* _Work to be completed_:
Which lines of the data below contain "youtu"? Please show them all.

***** Material provided

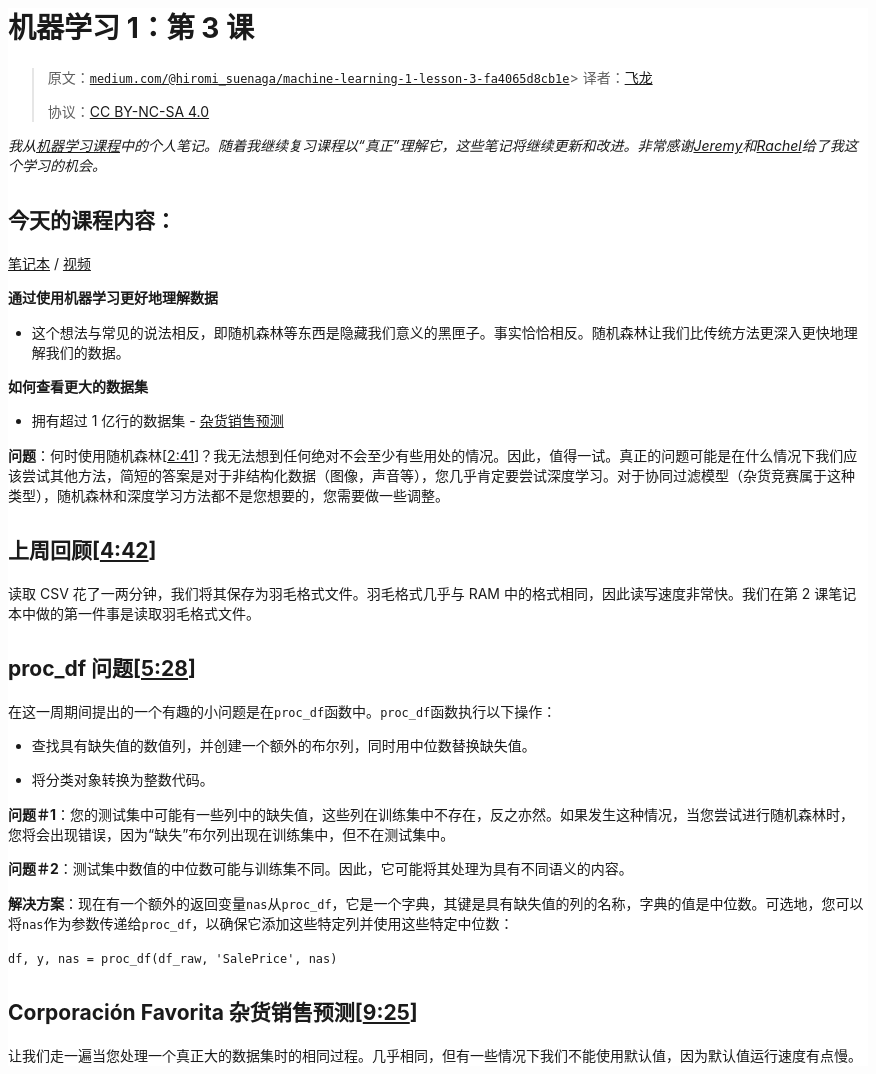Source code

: # 机器学习 1：第 3 课

> 原文：[`medium.com/@hiromi_suenaga/machine-learning-1-lesson-3-fa4065d8cb1e`](https://medium.com/@hiromi_suenaga/machine-learning-1-lesson-3-fa4065d8cb1e)>
> 译者：[飞龙](https://github.com/wizardforcel)
> 
> 协议：[CC BY-NC-SA 4.0](http://creativecommons.org/licenses/by-nc-sa/4.0/)


*我从*[*机器学习课程*](http://forums.fast.ai/t/another-treat-early-access-to-intro-to-machine-learning-videos/6826/1)*中的个人笔记。随着我继续复习课程以“真正”理解它，这些笔记将继续更新和改进。非常感谢*[*Jeremy*](https://twitter.com/jeremyphoward)*和*[*Rachel*](https://twitter.com/math_rachel)*给了我这个学习的机会。*

## 今天的课程内容：

[笔记本](https://github.com/fastai/fastai/blob/master/courses/ml1/lesson2-rf_interpretation.ipynb) / [视频](https://youtu.be/YSFG_W8JxBo)

**通过使用机器学习更好地理解数据**

+   这个想法与常见的说法相反，即随机森林等东西是隐藏我们意义的黑匣子。事实恰恰相反。随机森林让我们比传统方法更深入更快地理解我们的数据。

**如何查看更大的数据集**

+   拥有超过 1 亿行的数据集 - [杂货销售预测](https://www.kaggle.com/c/favorita-grocery-sales-forecasting)

**问题**：何时使用随机森林[[2:41](https://youtu.be/YSFG_W8JxBo?t=2m41s)]？我无法想到任何绝对不会至少有些用处的情况。因此，值得一试。真正的问题可能是在什么情况下我们应该尝试其他方法，简短的答案是对于非结构化数据（图像，声音等），您几乎肯定要尝试深度学习。对于协同过滤模型（杂货竞赛属于这种类型），随机森林和深度学习方法都不是您想要的，您需要做一些调整。

## 上周回顾[[4:42](https://youtu.be/YSFG_W8JxBo?t=4m42s)]

读取 CSV 花了一两分钟，我们将其保存为羽毛格式文件。羽毛格式几乎与 RAM 中的格式相同，因此读写速度非常快。我们在第 2 课笔记本中做的第一件事是读取羽毛格式文件。

## proc_df 问题[[5:28](https://youtu.be/YSFG_W8JxBo?t=5m28s)]

在这一周期间提出的一个有趣的小问题是在`proc_df`函数中。`proc_df`函数执行以下操作：

+   查找具有缺失值的数值列，并创建一个额外的布尔列，同时用中位数替换缺失值。

+   将分类对象转换为整数代码。

**问题＃1**：您的测试集中可能有一些列中的缺失值，这些列在训练集中不存在，反之亦然。如果发生这种情况，当您尝试进行随机森林时，您将会出现错误，因为“缺失”布尔列出现在训练集中，但不在测试集中。

**问题＃2**：测试集中数值的中位数可能与训练集不同。因此，它可能将其处理为具有不同语义的内容。

**解决方案**：现在有一个额外的返回变量`nas`从`proc_df`，它是一个字典，其键是具有缺失值的列的名称，字典的值是中位数。可选地，您可以将`nas`作为参数传递给`proc_df`，以确保它添加这些特定列并使用这些特定中位数：

`df, y, nas = proc_df(df_raw, 'SalePrice', nas)`

## Corporación Favorita 杂货销售预测[[9:25](https://youtu.be/YSFG_W8JxBo?t=9m25s)]

让我们走一遍当您处理一个真正大的数据集时的相同过程。几乎相同，但有一些情况下我们不能使用默认值，因为默认值运行速度有点慢。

**********

* _Solution_:
[笔记本](https://github.com/fastai/fastai/blob/master/courses/ml1/lesson2-rf_interpretation.ipynb) / [视频](https://youtu.be/YSFG_W8JxBo)
**问题**：何时使用随机森林[[2:41](https://youtu.be/YSFG_W8JxBo?t=2m41s)]？我无法想到任何绝对不会至少有些用处的情况。因此，值得一试。真正的问题可能是在什么情况下我们应该尝试其他方法，简短的答案是对于非结构化数据（图像，声音等），您几乎肯定要尝试深度学习。对于协同过滤模型（杂货竞赛属于这种类型），随机森林和深度学习方法都不是您想要的，您需要做一些调整。
## 上周回顾[[4:42](https://youtu.be/YSFG_W8JxBo?t=4m42s)]
## proc_df 问题[[5:28](https://youtu.be/YSFG_W8JxBo?t=5m28s)]
## Corporación Favorita 杂货销售预测[[9:25](https://youtu.be/YSFG_W8JxBo?t=9m25s)]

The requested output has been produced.